Thanks so much for sharing June! Great work. I’m sure my reader will love it as well!!
Matt,
Very interested and excited to find this; I think your work in general on healing the underlying trauma, widespread at all levels of our society, is critical. As a 35+ year educator in both California and Virginia, as well internationally, and founder of the Transformative Education Forum (TEF-Global), this has been my underlying premise as well in order to be able to create true full-potential learning environments of future self, community and complex world problem-solving. The key I focus on is educating for emotional and social intelligences, a priori in all learning environments. Thus, by necessity and by natural learning development, this means addressing the emotional/trauma damage created by the unexcavated emotional “diseases” of racism, sexism, inequality and all displaced inner-hurt (some of this is what you accurately pinpointed in your recent “Nazi” post) that damages this very ability to learn love and acceptance of self that leads to greater understanding of all others, and the ability to see and create fair and more sustainable solutions.
I’ve written about this in this article in the UN Chronicle: https://unchronicle.un.org/authors/june-gorman
and here: http://www.susted.com/wordpress/content/whats-love-got-to-do-with-transformative-education_2015_03/ and have always believed that true full-brain education would necessitate this very kind of learning (by all in that learning environment) that you also discuss above and thus achieve better outcomes of learning in all fields and critically, the ability to problem-solve complex human social issues at all levels. It has always seemed to me the most important learning of all, for the human child in a traumatizing world.
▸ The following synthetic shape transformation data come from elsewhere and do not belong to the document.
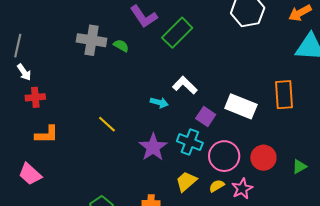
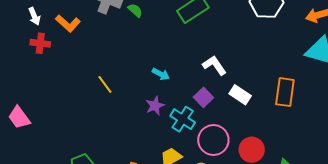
white L-shape: (185, 85) -> (214, 65), moved
white rectangle: (241, 106) -> (240, 95), size x0.7
orange L-shape: (47, 134) -> (68, 23), moved, turned 30
purple star: (153, 147) -> (155, 106), moved, size x0.7

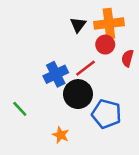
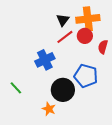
red line: (85, 68) -> (65, 37), moved
black circle: (78, 94) -> (63, 90), moved
blue pentagon: (106, 114) -> (86, 76), moved

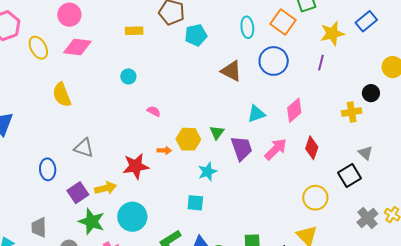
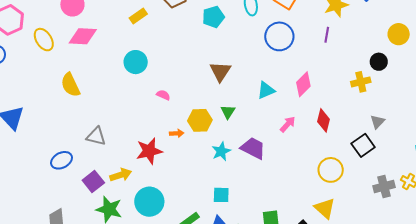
yellow rectangle: (134, 31) -> (138, 16), turned -30
cyan pentagon: (196, 35) -> (213, 17), moved
brown triangle: (231, 71) -> (220, 71), moved, turned 40
cyan circle: (128, 76) -> (136, 62), size x1.5
purple trapezoid: (241, 148) -> (253, 148), moved, turned -40
pink arrow: (276, 149) -> (288, 124), size x0.7
gray triangle: (365, 153) -> (377, 122), turned 35
blue ellipse: (48, 169) -> (62, 160), turned 70
cyan square: (195, 203) -> (221, 195), moved
gray cross: (367, 218) -> (384, 187), turned 30

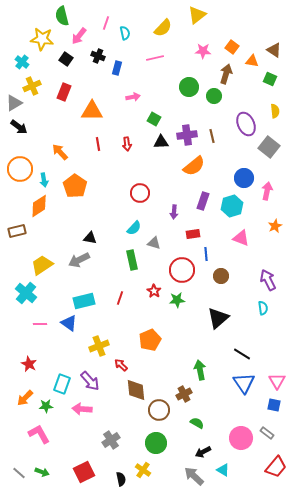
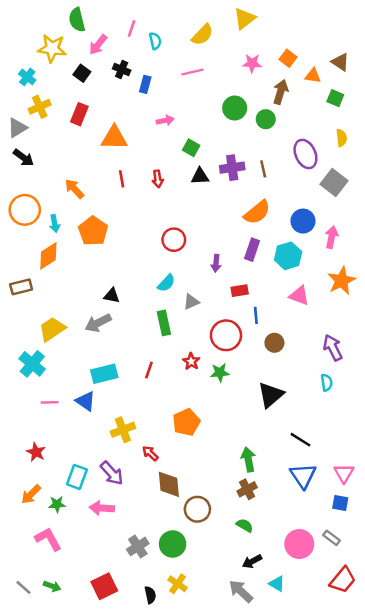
orange semicircle: (194, 166) -> (257, 212), moved
orange star: (275, 226) -> (341, 281), size x1.6
gray triangle: (154, 243) -> (191, 302), turned -40
brown cross: (184, 394) -> (247, 489), moved
green circle: (156, 443) -> (173, 544), moved

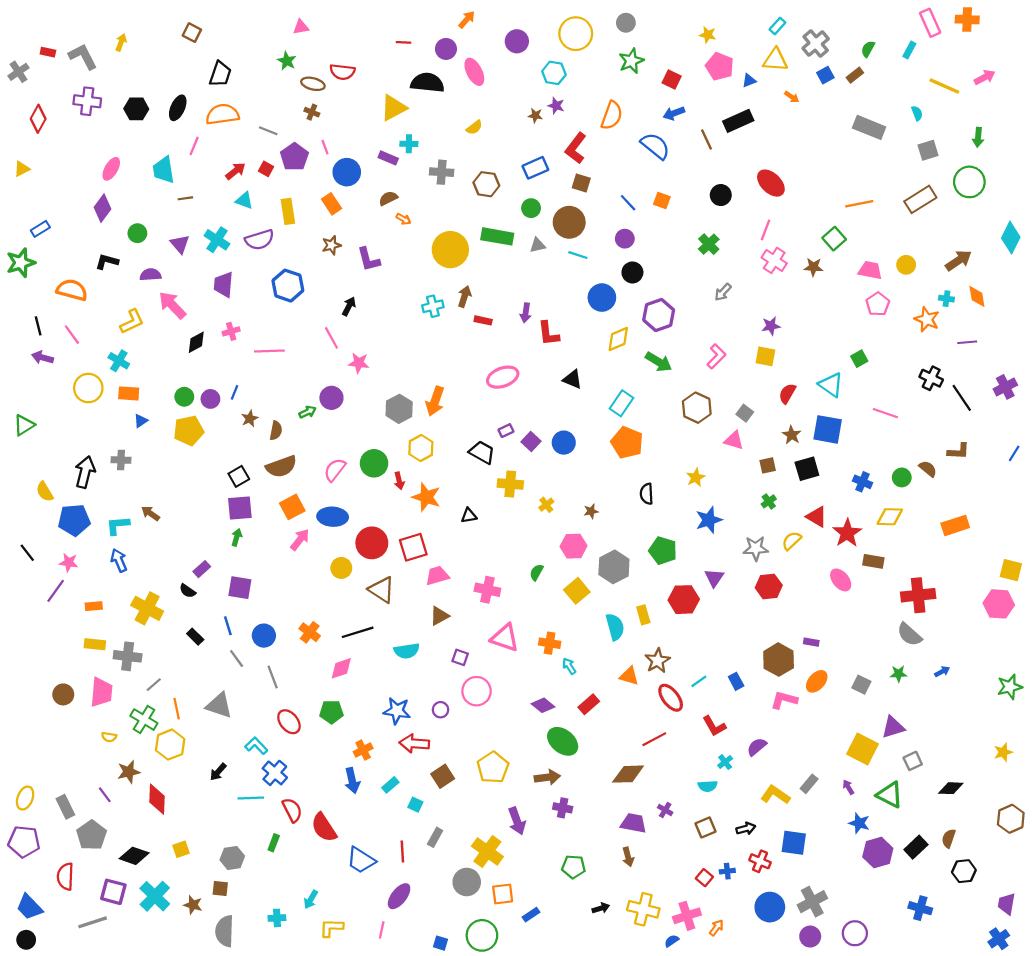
A few random thoughts: I worked in education for 20 years – from General to special to school psych to admin. and then spent 7 in health care and behavioral health. Trauma Informed is a concept I first heard in schools prior to 2010 when I made the jump to healthcare and behavioral health. In 2010 when I discussed ACEs hardly anyone knew about it. I’m now back in schools, and wish Trauma Informed practices were further along. I believe this is the single most critical factor for students’ success. But what I learned about during my years in healthcare and Behavioral health (where they discuss self care) – is that the concept of “self-care” is nearly non-existent in schools. I see school staff working so hard – endless hours to help children who are traumatized, and the concept of vicarious trauma never seems properly dealt with. Trauma Informed means the whole SYSTEM buys in – because it’s not just what we do for the kids – it’s what we do for everyone in the system, and what we do to change the system. If you believe in ACEs data you know it’s systemic. Refer to Van der Kolk and Matè and the ACEs study for more on Trauma.
Yes, yes, yes, yes, and yes! As a spouse of a teacher, I fully agree. Unhealthy systems burn out professionals, burned out professionals miss opportunities to help people heal and thrive. Thanks so much for bringing up this critical point!